STUDY TEXT:
··········

Actually, mostly art. We visited the Philadelphia Museum of Art recently where we saw August Saint-Gaudens’ wonderful sculpture entitled “Diana.” I am fascinated by sculpture, especially the work of artists from the turn of the century era when our American sculptors were world renowned, men and women like Daniel Chester French (“Seated Lincoln” in the Lincoln Memorial in Washington, D.C. ), Augustus Saint-Gaudin (Admiral Farragut Memorial), and Anna Hyatt Huntington the great sculptor of animals. This reminded me that several years ago we had visited the home and studio of the sculptor Saint-Gaudens in Cornish, New Hampshire. The place is a National Historic Site and beautiful, set amidst rolling hills near the town of Cornish.
Perhaps Saint-Gauden’s most familiar works are the beautiful US coins he sculpted and medallions he designed at President Theodore Roosevelt’s direction-especially the walking liberty and perched eagle that graced our coinage for generations. He also did the relief sculptures for many commemorative medals, including the one of TR after the president received the Nobel Prize for helping end the Russo-Japanese War.
Saint-Gaudens’ best known works however are monumental, and his most familiar is the Shaw Memorial in Boston, commemorating the service of a Civil War black regiment equipped by well-to-do Boston men. It was commanded by a young, scholarly aristocrat named Robert Gould Shaw. The regiment was involved in a major raid on the Georgia coast, burning the town of Darien. Later the unit distinguished itself in a courageous and near-hopeless attack on Charleston’s confederate defenses. Shaw was martyred in the attack, along with most of the regiment’s soldiers. The much- honored Hollywood film Glory recounts this story.

··········

DATA SHOWN:
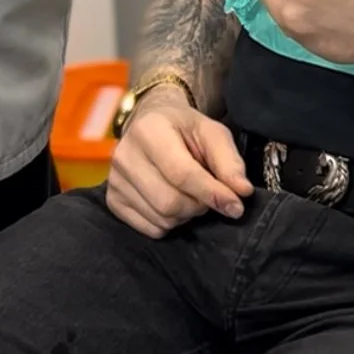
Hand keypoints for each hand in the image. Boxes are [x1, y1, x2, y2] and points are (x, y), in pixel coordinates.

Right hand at [106, 88, 253, 238]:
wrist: (151, 124)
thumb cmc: (185, 129)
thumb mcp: (212, 132)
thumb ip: (229, 161)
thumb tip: (242, 192)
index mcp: (149, 130)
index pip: (182, 173)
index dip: (212, 193)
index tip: (236, 206)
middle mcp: (124, 155)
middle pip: (170, 202)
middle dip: (199, 205)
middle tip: (209, 195)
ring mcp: (114, 180)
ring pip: (161, 218)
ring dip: (186, 216)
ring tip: (191, 196)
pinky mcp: (112, 200)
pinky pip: (149, 229)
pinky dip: (170, 224)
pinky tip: (174, 203)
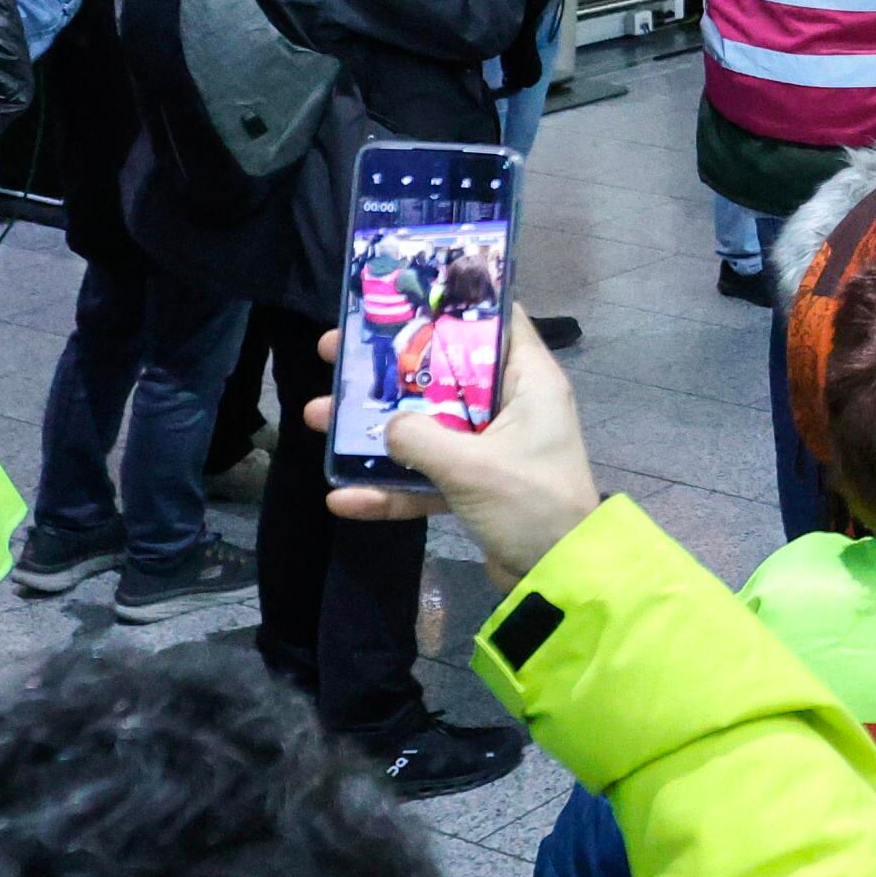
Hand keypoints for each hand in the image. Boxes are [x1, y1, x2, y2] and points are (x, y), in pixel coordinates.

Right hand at [324, 316, 600, 580]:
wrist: (561, 580)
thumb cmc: (530, 505)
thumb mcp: (471, 467)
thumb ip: (420, 438)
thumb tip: (385, 427)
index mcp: (529, 382)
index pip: (497, 320)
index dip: (452, 304)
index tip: (401, 296)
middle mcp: (513, 406)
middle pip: (443, 372)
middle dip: (387, 367)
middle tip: (334, 352)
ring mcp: (494, 448)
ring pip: (427, 425)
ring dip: (374, 428)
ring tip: (314, 418)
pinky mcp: (478, 487)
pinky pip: (428, 478)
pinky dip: (392, 488)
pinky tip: (344, 499)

··········

TASK PROMPT: Reproduce the passage of the Saint-Gaudens piece starting at "Saint-Gaudens’ best known" and ending at "recounts this story.", using "assault" wherever "raid" appears.

PROBLEM SOLUTION:
Saint-Gaudens’ best known works however are monumental, and his most familiar is the Shaw Memorial in Boston, commemorating the service of a Civil War black regiment equipped by well-to-do Boston men. It was commanded by a young, scholarly aristocrat named Robert Gould Shaw. The regiment was involved in a major assault on the Georgia coast, burning the town of Darien. Later the unit distinguished itself in a courageous and near-hopeless attack on Charleston’s confederate defenses. Shaw was martyred in the attack, along with most of the regiment’s soldiers. The much- honored Hollywood film Glory recounts this story.